Journal of Clinical Endocrinology & Metabolism, Vol 62, 403-409, Copyright © 1986 by Endocrine Society


ARTICLES

Activated (Ia+) T-lymphocytes and their subsets in autoimmune thyroid diseases: analysis by dual laser flow microfluorocytometry

JY Chan and PG Walfish

Peripheral blood lymphocytes of patients with autoimmune thyroid diseases were studied using monoclonal antibodies reacting with cell surface antigens of activated T-cells (Ia+T), as well as their helper- inducer (Ia+TH/I) and suppressor-cytotoxic (Ia+TS/C) subsets, using two- color dye labeling and dual laser activated cell sorter analyses. Compared to normal subjects, hyperthyroid Graves' disease patients had significantly higher percent Ia+T values in association with an increase in percent Ia+TH/I as well as a reduction in percent Ia+TS/C; whereas patients with hypothyroid Hashimoto's thyroiditis as well as those with postpartum thyroiditis studied in the hyperthyroid phase also had a significant but lesser increase in percent Ia+T-cells, but their percent Ia+TH/I subset was significantly decreased, whereas the percent Ia+TS/C subset was increased; and patients with toxic nodular goiter or factitious hyperthyroidism (nonimmunogenic causes of hyperthyroidism) had a significant increase in percent Ia+T-cells without a significant difference in their Ia+T subsets or their ratios in comparison to controls. These studies demonstrated the feasibility of detecting Ia+T-cells and their subset characteristics using two- color dye labeling and dual laser flow microfluorocytometric methodology.
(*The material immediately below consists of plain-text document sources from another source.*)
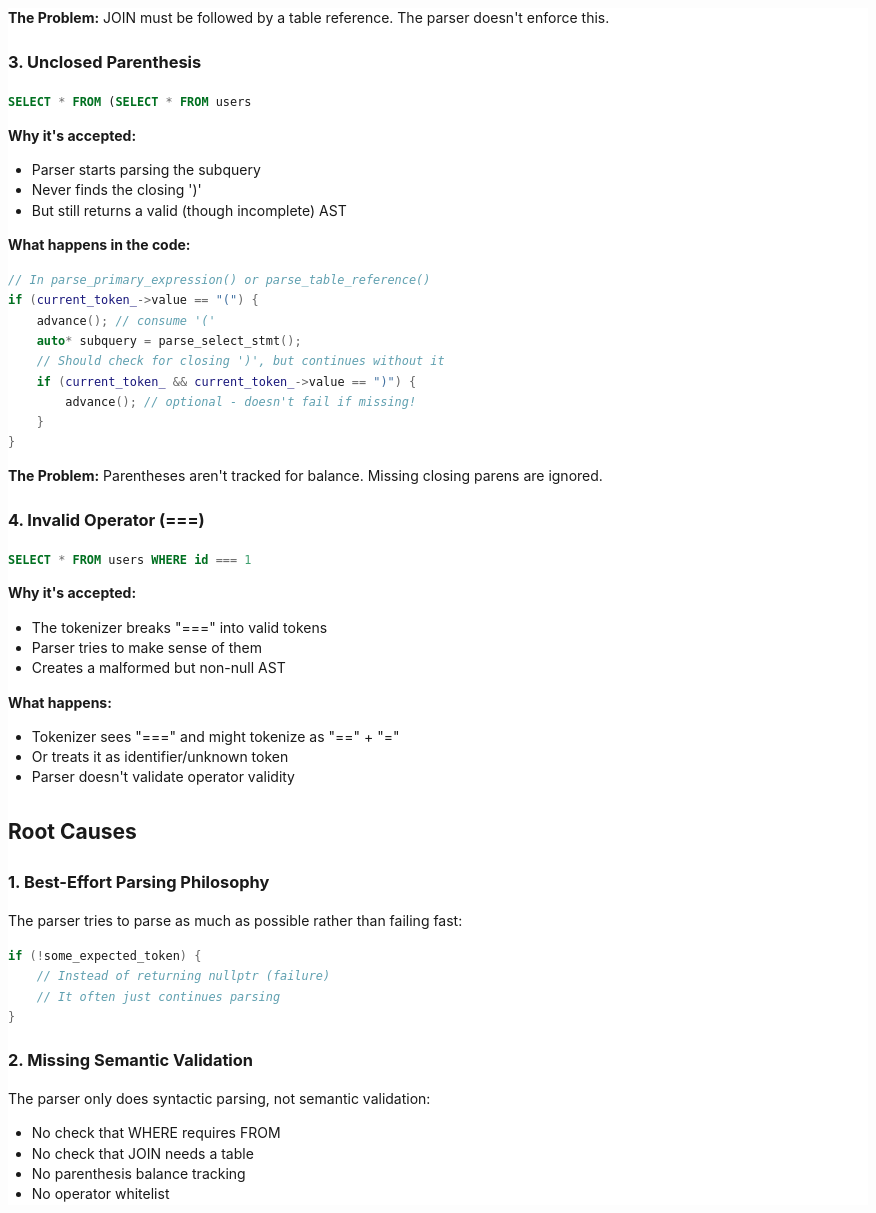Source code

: **The Problem:** JOIN must be followed by a table reference. The parser doesn't enforce this.

### 3. Unclosed Parenthesis
```sql
SELECT * FROM (SELECT * FROM users
```

**Why it's accepted:**
- Parser starts parsing the subquery
- Never finds the closing ')'
- But still returns a valid (though incomplete) AST

**What happens in the code:**
```cpp
// In parse_primary_expression() or parse_table_reference()
if (current_token_->value == "(") {
    advance(); // consume '('
    auto* subquery = parse_select_stmt();
    // Should check for closing ')', but continues without it
    if (current_token_ && current_token_->value == ")") {
        advance(); // optional - doesn't fail if missing!
    }
}
```

**The Problem:** Parentheses aren't tracked for balance. Missing closing parens are ignored.

### 4. Invalid Operator (===)
```sql
SELECT * FROM users WHERE id === 1
```

**Why it's accepted:**
- The tokenizer breaks "===" into valid tokens
- Parser tries to make sense of them
- Creates a malformed but non-null AST

**What happens:**
- Tokenizer sees "===" and might tokenize as "==" + "="
- Or treats it as identifier/unknown token
- Parser doesn't validate operator validity

## Root Causes

### 1. **Best-Effort Parsing Philosophy**
The parser tries to parse as much as possible rather than failing fast:
```cpp
if (!some_expected_token) {
    // Instead of returning nullptr (failure)
    // It often just continues parsing
}
```

### 2. **Missing Semantic Validation**
The parser only does syntactic parsing, not semantic validation:
- No check that WHERE requires FROM
- No check that JOIN needs a table
- No parenthesis balance tracking
- No operator whitelist
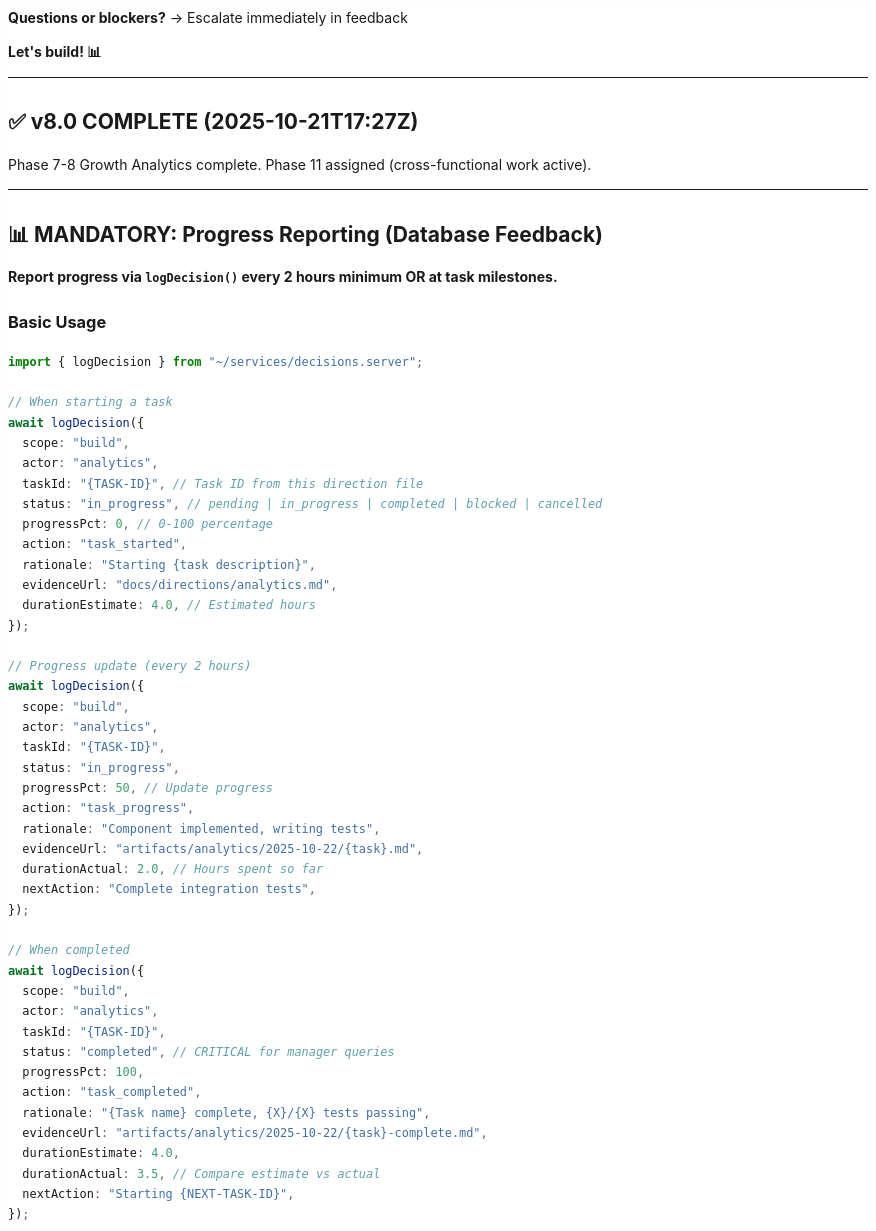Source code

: **Questions or blockers?** → Escalate immediately in feedback

**Let's build! 📊**

---

## ✅ v8.0 COMPLETE (2025-10-21T17:27Z)

Phase 7-8 Growth Analytics complete. Phase 11 assigned (cross-functional work active).

---

## 📊 MANDATORY: Progress Reporting (Database Feedback)

**Report progress via `logDecision()` every 2 hours minimum OR at task milestones.**

### Basic Usage

```typescript
import { logDecision } from "~/services/decisions.server";

// When starting a task
await logDecision({
  scope: "build",
  actor: "analytics",
  taskId: "{TASK-ID}", // Task ID from this direction file
  status: "in_progress", // pending | in_progress | completed | blocked | cancelled
  progressPct: 0, // 0-100 percentage
  action: "task_started",
  rationale: "Starting {task description}",
  evidenceUrl: "docs/directions/analytics.md",
  durationEstimate: 4.0, // Estimated hours
});

// Progress update (every 2 hours)
await logDecision({
  scope: "build",
  actor: "analytics",
  taskId: "{TASK-ID}",
  status: "in_progress",
  progressPct: 50, // Update progress
  action: "task_progress",
  rationale: "Component implemented, writing tests",
  evidenceUrl: "artifacts/analytics/2025-10-22/{task}.md",
  durationActual: 2.0, // Hours spent so far
  nextAction: "Complete integration tests",
});

// When completed
await logDecision({
  scope: "build",
  actor: "analytics",
  taskId: "{TASK-ID}",
  status: "completed", // CRITICAL for manager queries
  progressPct: 100,
  action: "task_completed",
  rationale: "{Task name} complete, {X}/{X} tests passing",
  evidenceUrl: "artifacts/analytics/2025-10-22/{task}-complete.md",
  durationEstimate: 4.0,
  durationActual: 3.5, // Compare estimate vs actual
  nextAction: "Starting {NEXT-TASK-ID}",
});
```
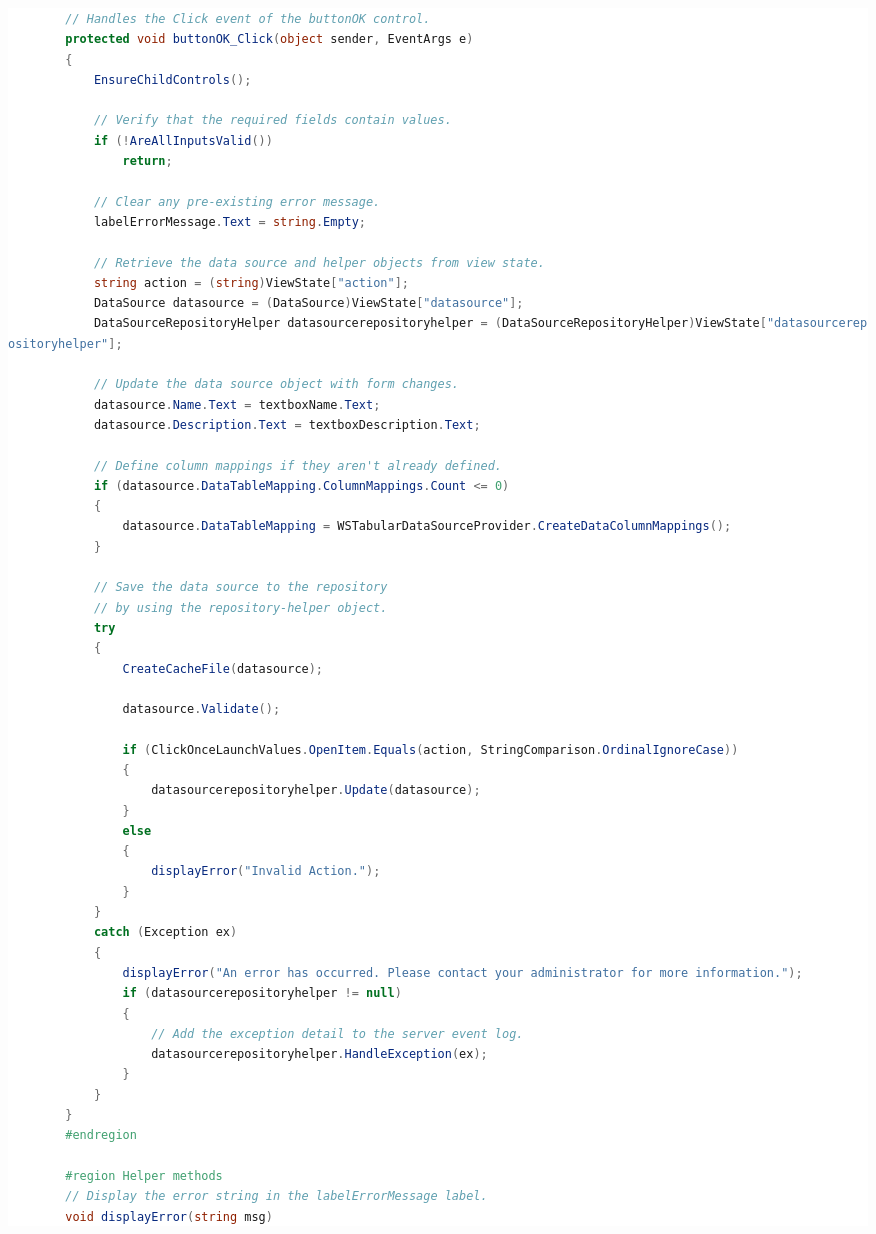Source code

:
 ```cs
        // Handles the Click event of the buttonOK control.
        protected void buttonOK_Click(object sender, EventArgs e)
        {
            EnsureChildControls();

            // Verify that the required fields contain values.
            if (!AreAllInputsValid())
                return;

            // Clear any pre-existing error message.
            labelErrorMessage.Text = string.Empty;

            // Retrieve the data source and helper objects from view state.
            string action = (string)ViewState["action"];
            DataSource datasource = (DataSource)ViewState["datasource"];
            DataSourceRepositoryHelper datasourcerepositoryhelper = (DataSourceRepositoryHelper)ViewState["datasourcerepositoryhelper"];

            // Update the data source object with form changes.
            datasource.Name.Text = textboxName.Text;
            datasource.Description.Text = textboxDescription.Text;

            // Define column mappings if they aren't already defined.
            if (datasource.DataTableMapping.ColumnMappings.Count <= 0)
            {
                datasource.DataTableMapping = WSTabularDataSourceProvider.CreateDataColumnMappings();
            }

            // Save the data source to the repository
            // by using the repository-helper object.
            try
            {
                CreateCacheFile(datasource);

                datasource.Validate();

                if (ClickOnceLaunchValues.OpenItem.Equals(action, StringComparison.OrdinalIgnoreCase))
                {
                    datasourcerepositoryhelper.Update(datasource);
                }
                else
                {
                    displayError("Invalid Action.");
                }
            }
            catch (Exception ex)
            {
                displayError("An error has occurred. Please contact your administrator for more information.");
                if (datasourcerepositoryhelper != null)
                {
                    // Add the exception detail to the server event log.
                    datasourcerepositoryhelper.HandleException(ex);
                }
            }
        }
        #endregion

        #region Helper methods
        // Display the error string in the labelErrorMessage label.
        void displayError(string msg)
```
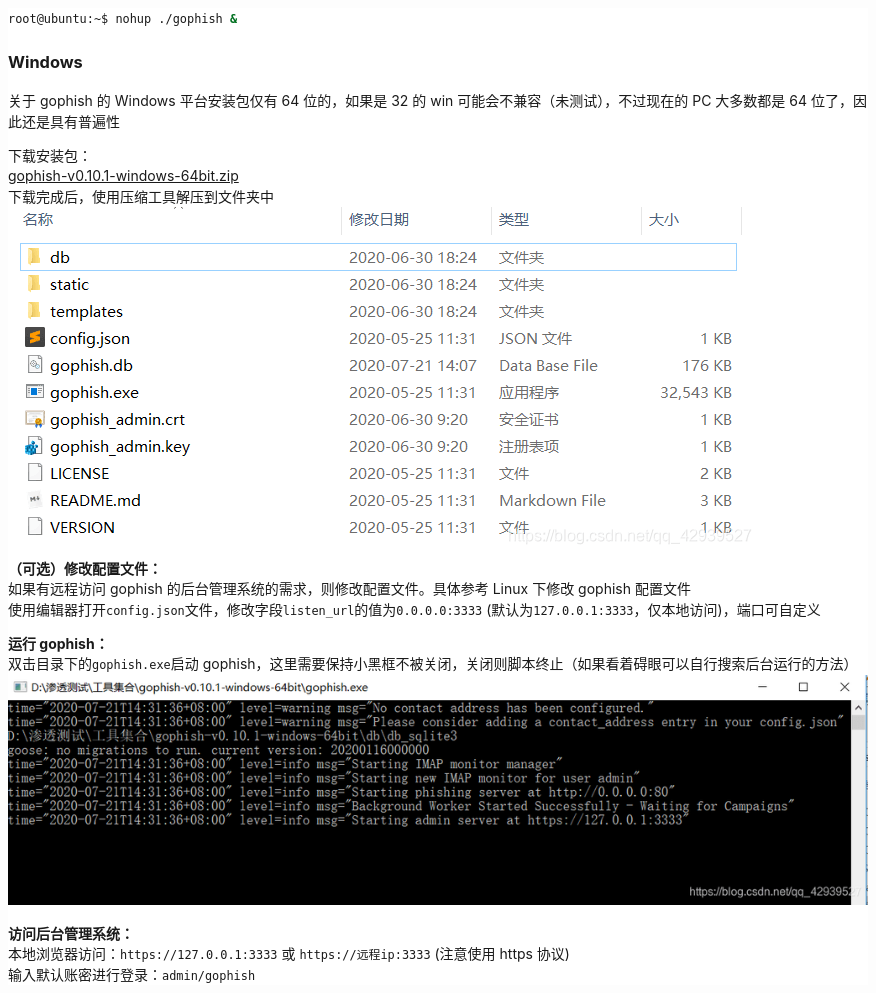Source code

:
 ```bash
root@ubuntu:~$ nohup ./gophish &
```

### Windows

关于 gophish 的 Windows 平台安装包仅有 64 位的，如果是 32 的 win 可能会不兼容（未测试），不过现在的 PC 大多数都是 64 位了，因此还是具有普遍性

下载安装包：  
[gophish-v0.10.1-windows-64bit.zip](https://github.com/gophish/gophish/releases/download/v0.10.1/gophish-v0.10.1-windows-64bit.zip)  
下载完成后，使用压缩工具解压到文件夹中  
![在这里插入图片描述](assets/1700819983-361718b1c17ea7d233d79cf5419d19c7.png)  
**（可选）修改配置文件：**  
如果有远程访问 gophish 的后台管理系统的需求，则修改配置文件。具体参考 Linux 下修改 gophish 配置文件  
使用编辑器打开`config.json`文件，修改字段`listen_url`的值为`0.0.0.0:3333` (默认为`127.0.0.1:3333`，仅本地访问)，端口可自定义

**运行 gophish：**  
双击目录下的`gophish.exe`启动 gophish，这里需要保持小黑框不被关闭，关闭则脚本终止（如果看着碍眼可以自行搜索后台运行的方法）  
![在这里插入图片描述](assets/1700819983-c7c4ad2edf195f77584aabdf120fc379.png)

**访问后台管理系统：**  
本地浏览器访问：`https://127.0.0.1:3333` 或 `https://远程ip:3333` (注意使用 https 协议)  
输入默认账密进行登录：`admin/gophish`
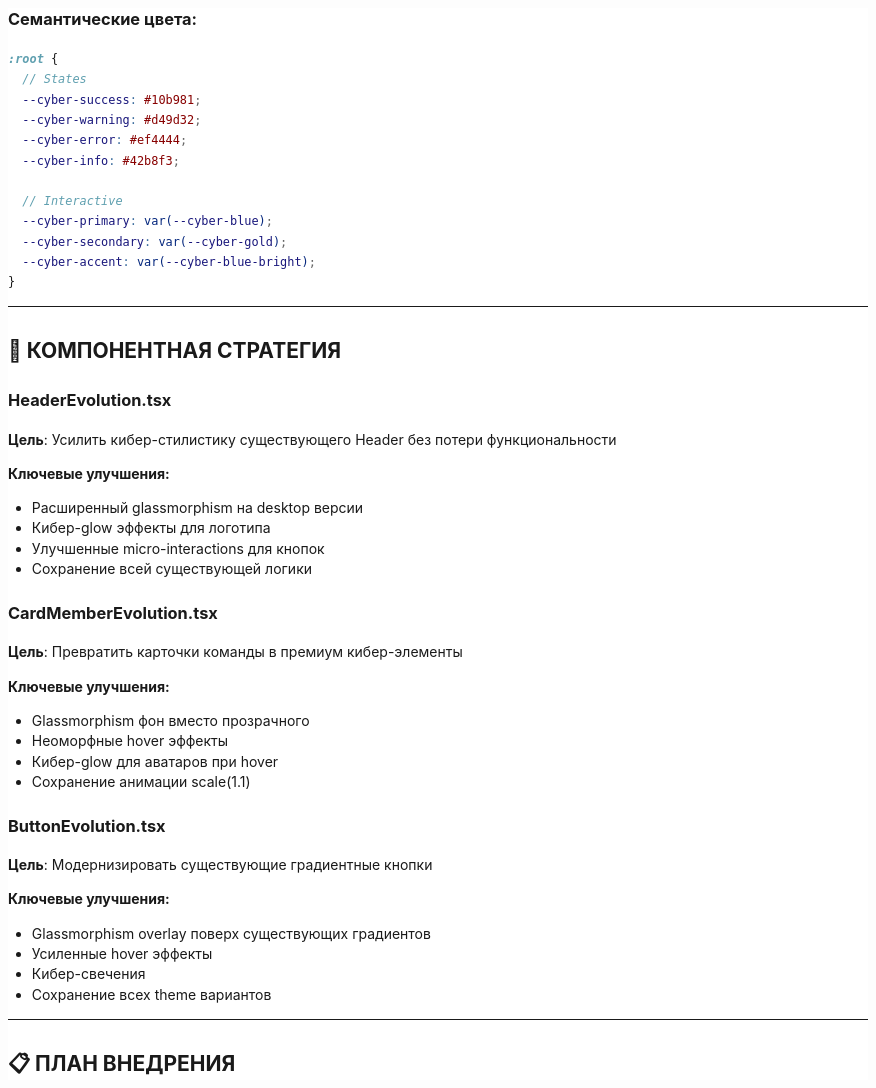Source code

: ### Семантические цвета:
```scss
:root {
  // States
  --cyber-success: #10b981;
  --cyber-warning: #d49d32;
  --cyber-error: #ef4444;
  --cyber-info: #42b8f3;
  
  // Interactive
  --cyber-primary: var(--cyber-blue);
  --cyber-secondary: var(--cyber-gold);
  --cyber-accent: var(--cyber-blue-bright);
}
```

---

## 🧩 КОМПОНЕНТНАЯ СТРАТЕГИЯ

### HeaderEvolution.tsx
**Цель**: Усилить кибер-стилистику существующего Header без потери функциональности

**Ключевые улучшения:**
- Расширенный glassmorphism на desktop версии
- Кибер-glow эффекты для логотипа
- Улучшенные micro-interactions для кнопок
- Сохранение всей существующей логики

### CardMemberEvolution.tsx
**Цель**: Превратить карточки команды в премиум кибер-элементы

**Ключевые улучшения:**
- Glassmorphism фон вместо прозрачного
- Неоморфные hover эффекты
- Кибер-glow для аватаров при hover
- Сохранение анимации scale(1.1)

### ButtonEvolution.tsx
**Цель**: Модернизировать существующие градиентные кнопки

**Ключевые улучшения:**
- Glassmorphism overlay поверх существующих градиентов
- Усиленные hover эффекты
- Кибер-свечения
- Сохранение всех theme вариантов

---

## 📋 ПЛАН ВНЕДРЕНИЯ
In both the active and treated phases of Graves' disease, Hashimoto's thyroiditis, and postpartum thyroiditis, the percent Ia+T- cells was increased compared to normal subjects, with the highest values occurring in hyperthyroid Graves' disease. Furthermore, patients with hyperthyroid Graves' disease had the opposite changes in percent Ia+TH/I and Ia+TS/C subsets as compared to patients with either untreated hypothyroid Hashimoto's disease or the hyperthyroid phase of postpartum thyroiditis, suggesting that the pathogenic mechanisms involved in Hashimoto's disease and the destructive hyperthyroidism of painless thyroiditis are similar, and that they are both distinctly different from that of hyperthyroid Graves' disease.